Marcel Marceau was in so many ways synonymous with mime. He was invited on a number of live broadcasts and that brought mime, this art form, into people’s living rooms, and he would continue to appear on TV and in film, and so he just had a huge influence on bringing what mime was out to the masses.
And I had one of those lightbulb moments. I just thought if I’m ever going to study with him, I need to do that. And so, I would leave The Lion King, I went off with Marcel Marceau for the next, or parts of the next three years, and the year after that he died, so I was very glad I took the leap.
It’s such a unique art and particularly in the US, there’s so few people doing it. One of the things Marceau really stressed was that if you don’t pass it on body to body, it’ll disappear, it’ll just go away. So I took that kind of as my mission and I’ve been on the road ever since.
In New York City there’s a handful of us that are working as mimes and I think part of the … what’s changed is that since Marcel Marceau died which was 10 years ago this month, he was kind of the hub of the wheel and there’s no “there” there anymore. And so, I think modern mime has to kind of reformulate and find what it’s going to be next. I’m confident it will continue on, I think it might change shape. You know, we see a lot of mime technique in freestyle dance and hip hop dance, which I think is fantastic, I just think it’s moving forward in some new ways.

────

§ Task goal:
Condense the paragraph of the passage on mime that begins "It's such a unique art" into a short bulleted list of its main facts.

§ Data items:

────

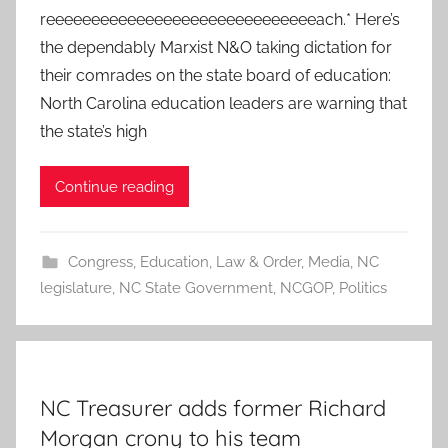
reeeeeeeeeeeeeeeeeeeeeeeeeeeeeeach.* Here’s
the dependably Marxist N&O taking dictation for
their comrades on the state board of education:
North Carolina education leaders are warning that
the state’s high
Continue reading
Congress
,
Education
,
Law & Order
,
Media
,
NC
legislature
,
NC State Government
,
NCGOP
,
Politics
NC Treasurer adds former Richard
Morgan crony to his team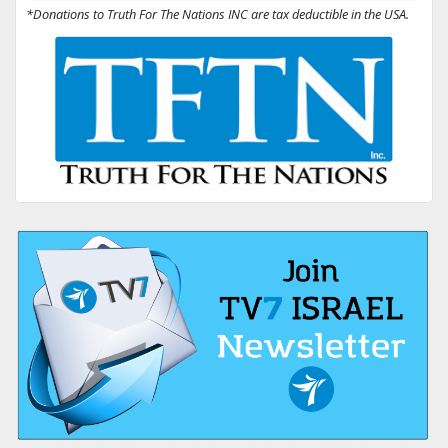
*Donations to Truth For The Nations INC are tax deductible in the USA.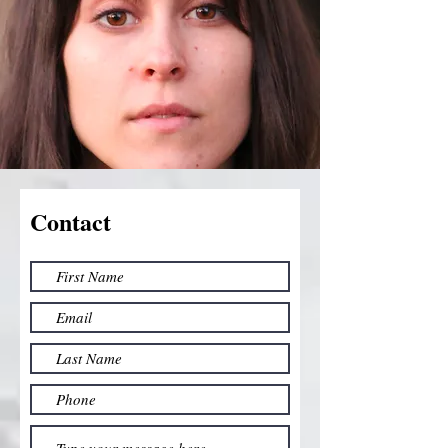
Contact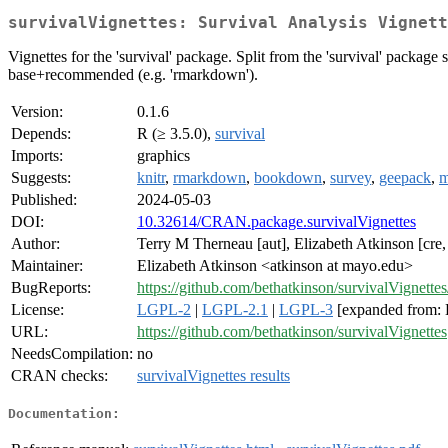
survivalVignettes: Survival Analysis Vignett
Vignettes for the 'survival' package. Split from the 'survival' package
base+recommended (e.g. 'rmarkdown').
Version:
0.1.6
Depends:
R (≥ 3.5.0),
survival
Imports:
graphics
Suggests:
knitr
,
rmarkdown
,
bookdown
,
survey
,
geepack
,
m
Published:
2024-05-03
DOI:
10.32614/CRAN.package.survivalVignettes
Author:
Terry M Therneau [aut], Elizabeth Atkinson [cre,
Maintainer:
Elizabeth Atkinson <atkinson at mayo.edu>
BugReports:
https://github.com/bethatkinson/survivalVignettes
License:
LGPL-2
|
LGPL-2.1
|
LGPL-3
[expanded from: 
URL:
https://github.com/bethatkinson/survivalVignettes
NeedsCompilation:
no
CRAN checks:
survivalVignettes results
Documentation: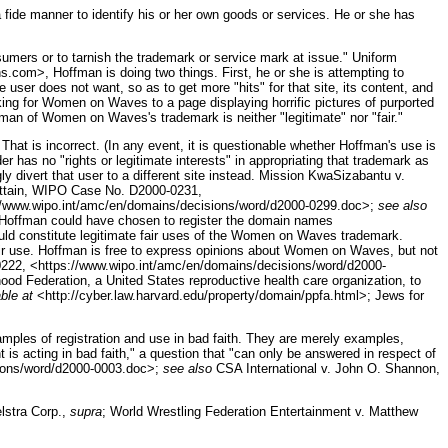
 fide manner to identify his or her own goods or services. He or she has
sumers or to tarnish the trademark or service mark at issue." Uniform
s.com>, Hoffman is doing two things. First, he or she is attempting to
ser does not want, so as to get more "hits" for that site, its content, and
ing for Women on Waves to a page displaying horrific pictures of purported
ffman of Women on Waves's trademark is neither "legitimate" nor "fair."
hat is incorrect. (In any event, it is questionable whether Hoffman's use is
 has no "rights or legitimate interests" in appropriating that trademark as
ly divert that user to a different site instead. Mission KwaSizabantu v.
ittain, WIPO Case No. D2000-0231,
://www.wipo.int/amc/en/domains/decisions/word/d2000-0299.doc>;
see also
Hoffman could have chosen to register the domain names
constitute legitimate fair uses of the Women on Waves trademark.
ir use. Hoffman is free to express opinions about Women on Waves, but not
222, <https://www.wipo.int/amc/en/domains/decisions/word/d2000-
od Federation, a United States reproductive health care organization, to
ble at
<http://cyber.law.harvard.edu/property/domain/ppfa.html>; Jews for
.
mples of registration and use in bad faith. They are merely examples,
t is acting in bad faith," a question that "can only be answered in respect of
sions/word/d2000-0003.doc>;
see also
CSA International v. John O. Shannon,
elstra Corp.,
supra
; World Wrestling Federation Entertainment v. Matthew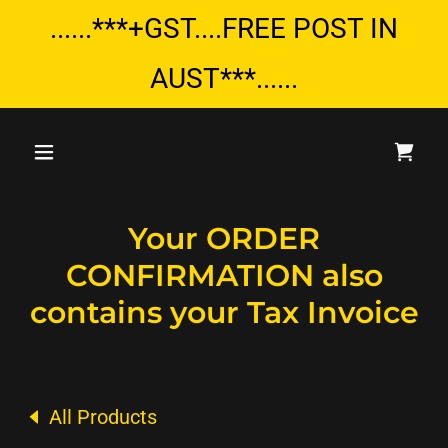
......***+GST....FREE POST IN
AUST***......
Your ORDER
CONFIRMATION also
contains your Tax Invoice
All Products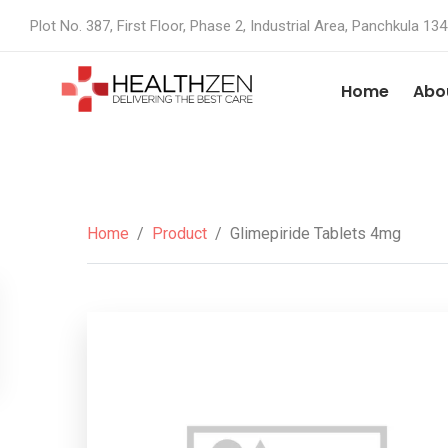
Plot No. 387, First Floor, Phase 2, Industrial Area, Panchkula 13
Home
Abo
Home
/
Product
/
Glimepiride Tablets 4mg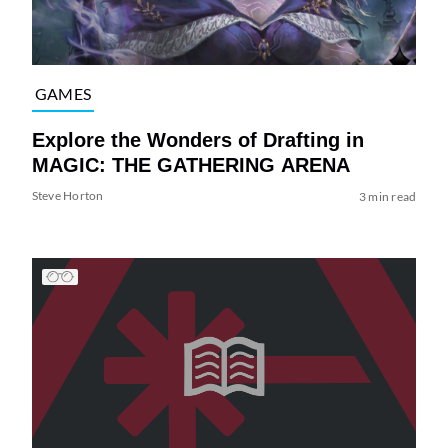
GAMES
Explore the Wonders of Drafting in
MAGIC: THE GATHERING ARENA
Steve Horton
3 min read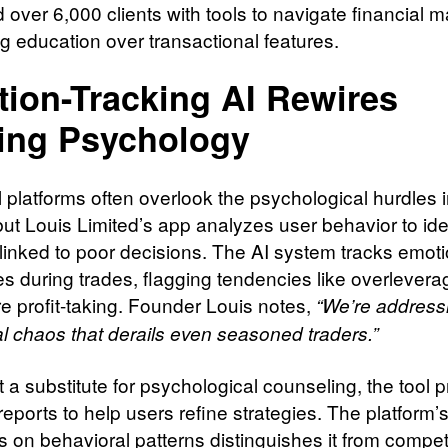
over 6,000 clients with tools to navigate financial m
ing education over transactional features.
ion-Tracking AI Rewires
ing Psychology
l platforms often overlook the psychological hurdles 
but Louis Limited’s app analyzes user behavior to ide
 linked to poor decisions. The AI system tracks emoti
s during trades, flagging tendencies like overlevera
e profit-taking. Founder Louis notes,
“We’re address
l chaos that derails even seasoned traders.”
 a substitute for psychological counseling, the tool 
eports to help users refine strategies. The platform’
 on behavioral patterns distinguishes it from compet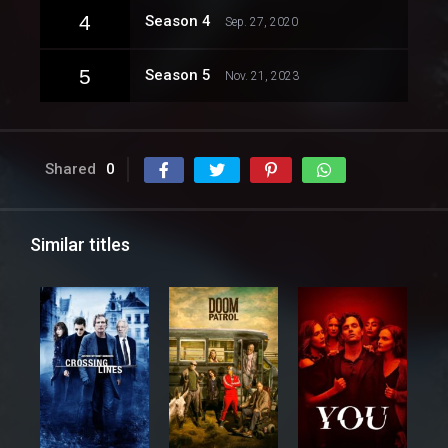
4
Season 4
Sep. 27, 2020
5
Season 5
Nov. 21, 2023
Shared
0
Similar titles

────

§ Output for this task:
- Mime is a unique art, and very few people practice it, especially in the US.
- Marceau stressed that if mime is not passed on body to body, it will disappear.
- The speaker took that as a mission and has been on the road ever since.